Os dados são do Programa Alimentar Mundial (PAM) Moçambique e os números podem assustar: são 1,9 milhões pessoas em risco de insegurança alimentar durante os próximos meses e, pelo menos, até março de 2020 quando se espera que as sementeiras deem finalmente fruto. Os ciclones Idai, que atingiu o centro do país, e Kenneth, que atingiu o norte um mês depois, provocaram uma quebra de 16% nas colheitas deste ano, e deixaram em risco milhões de pessoas.
Num país onde a malnutrição e a escassez alimentar são uma realidade para grande parte da população, as alterações climáticas têm vindo a agravar o problema. Os ciclones e as cheias consequentes, sobretudo na região da Beira, resultaram em milhares de desalojados e em dificuldades ainda maiores para as famílias que, para além das casas, perderam o sustento. No centro do país, 80% dos lares subsistiam através da agricultura. As várias tentativas de sementeiras que foram feitas desde os ciclones – com o apoio de organizações internacionais que forneceram sementes e alfaias agrícolas – acabaram por não resultar devido ao estado dos solos.
Agora, a esperança está nas colheitas de março de 2020. Até lá, explica o PAM num relatório consultado pela VISÃO, só esta organização planeia “prestar assistência a um milhão de pessoas” entre novembro e março do próximo ano. O PAM já assistiu 2,3 milhões de pessoas entre março e agosto deste ano, nas províncias de Sofala, Manica, Zambézia, Tete, Cabo Delgado e Nampula. No entanto, vai ser difícil sair do terreno tão cedo, tendo em conta as dificuldades das populações.
“Tendo em conta as perdas consideráveis de colheitas e os danos para a subsistência agrícola, espera-se que uma quantidade substancial de agregados familiares continue a estar dependente de ajuda alimentar” até à primavera do próximo ano, lê-se no mesmo documento.
No mesmo sentido, o PAM revela que já está a implementar o “Programa de Emergência de Alimentação Escolar” nos distritos que foram afetados pelo ciclone Idai (Buzi, Nhamatanda, Chemba, Chibabava) e que beneficiará 31 mil crianças: a ideia é dar-lhes comida que podem levar para casa, o que as deverá motivar a regressar no dia seguinte.

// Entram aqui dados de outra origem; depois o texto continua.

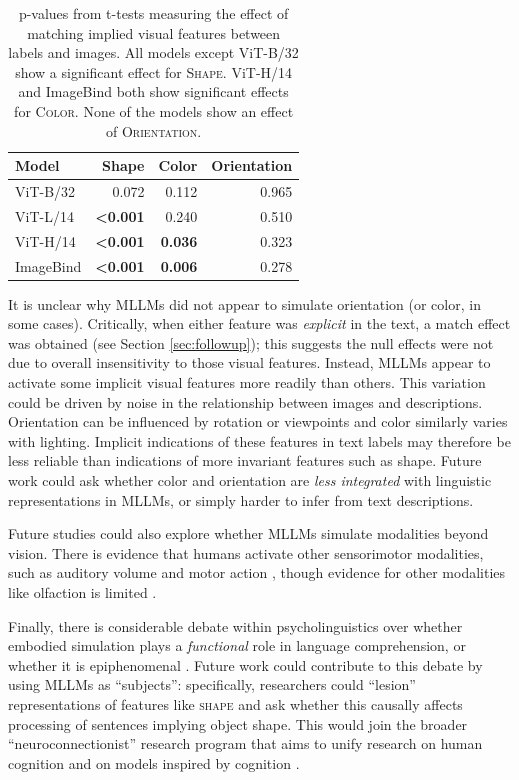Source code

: \documentclass[10pt, a4paper]{article}
\begin{document}
\begin{table}[ht]
\label{tab:results}
\centering
\begin{tabular}{lrrr}
  \hline
Model & Shape & Color & Orientation \\ 
  \hline
ViT-B/32 & 0.072 & 0.112 & 0.965 \\ 
  ViT-L/14 & \textbf{<0.001} & 0.240 & 0.510 \\ 
  ViT-H/14 & \textbf{<0.001} & \textbf{0.036} & 0.323 \\ 
  ImageBind & \textbf{<0.001} & \textbf{0.006} & 0.278 \\ 
   \hline
\end{tabular}
\caption{p-values from t-tests measuring the effect of matching implied visual features between labels and images. All models except ViT-B/32 show a significant effect for \textsc{Shape}. ViT-H/14 and ImageBind both show significant effects for \textsc{Color}. None of the models show an effect of \textsc{Orientation}.} 
\end{table}


It is unclear why MLLMs did not appear to simulate orientation (or color, in some cases). Critically, when either feature was \textit{explicit} in the text, a match effect was obtained (see Section \ref{sec:followup}); this suggests the null effects were not due to overall insensitivity to those visual features. Instead, MLLMs appear to activate some implicit visual features more readily than others.
This variation could be driven by noise in the relationship between images and descriptions. Orientation can be influenced by rotation or viewpoints and color similarly varies with lighting.
Implicit indications of these features in text labels may therefore be less reliable than indications of more invariant features such as shape.
Future work could ask whether color and orientation are \textit{less integrated} with linguistic representations in MLLMs, or simply harder to infer from text descriptions.

Future studies could also explore whether MLLMs simulate modalities beyond vision. There is evidence that humans activate other sensorimotor modalities, such as auditory volume \cite{winter2012language} and motor action \cite{fischer2008embodied}, though evidence for other modalities like olfaction is limited \cite{speed2018exception}. 

Finally, there is considerable debate within psycholinguistics over whether embodied simulation plays a \textit{functional} role in language comprehension, or whether it is epiphenomenal \cite{ostarek2021towards, mahon2008critical, glenberg2008use}. Future work could contribute to this debate by using MLLMs as ``subjects'': specifically, researchers could ``lesion'' representations of features like \textsc{shape} and ask whether this causally affects processing of sentences implying object shape. This would join the broader ``neuroconnectionist'' research program that aims to unify research on human cognition and on models inspired by cognition \cite{doerig2023neuroconnectionist}.
\end{document}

Este projeto deverá terminar em abril do próximo ano.
Até agora já foram alocados, por parte do PAM, à missão em Moçambique cerca de 160 milhões de dólares. Para a próxima fase do projeto – a tal que irá até março de 2020 –, o PAM estima que sejam precisos 72 milhões de dólares.
Recorde-se que os habitantes da região da Beira, sobretudo, estão particularmente preocupados com o facto de as organizações internacionais estarem a preparar-se para abandonar o país – quase todas elas deverão sair de Moçambique até ao final do ano ou, no limite, até à Primavera de 2020. Em alguns casos – como a VISÃO já noticiou – a saída prende-se com questões de financiamento, e noutros com o final de projetos que tiveram a duração de um ano, tempo durante o qual devia ter sido possível capacitar as famílias com condições para fazerem face ao futuro.
Apesar dos esforços, milhares de famílias continuam ainda a viver em campos de reassentamento e a ter falta de acesso a água potável, a alimentação e a habitação que possa sobreviver a condições climáticas mais severas.
Na Beira, o facto de a região ser considerada um bastião da Renamo também não ajuda à atuação do Governo – que não prioriza ou acelera as obras, revelam fontes ouvidas pela VISÃO. Já em Cabo Delgado, a onda de violência que já entrou no terceiro ano consecutivo tem dificultado a vida das populações e também das organizações humanitárias que as tentam socorrer.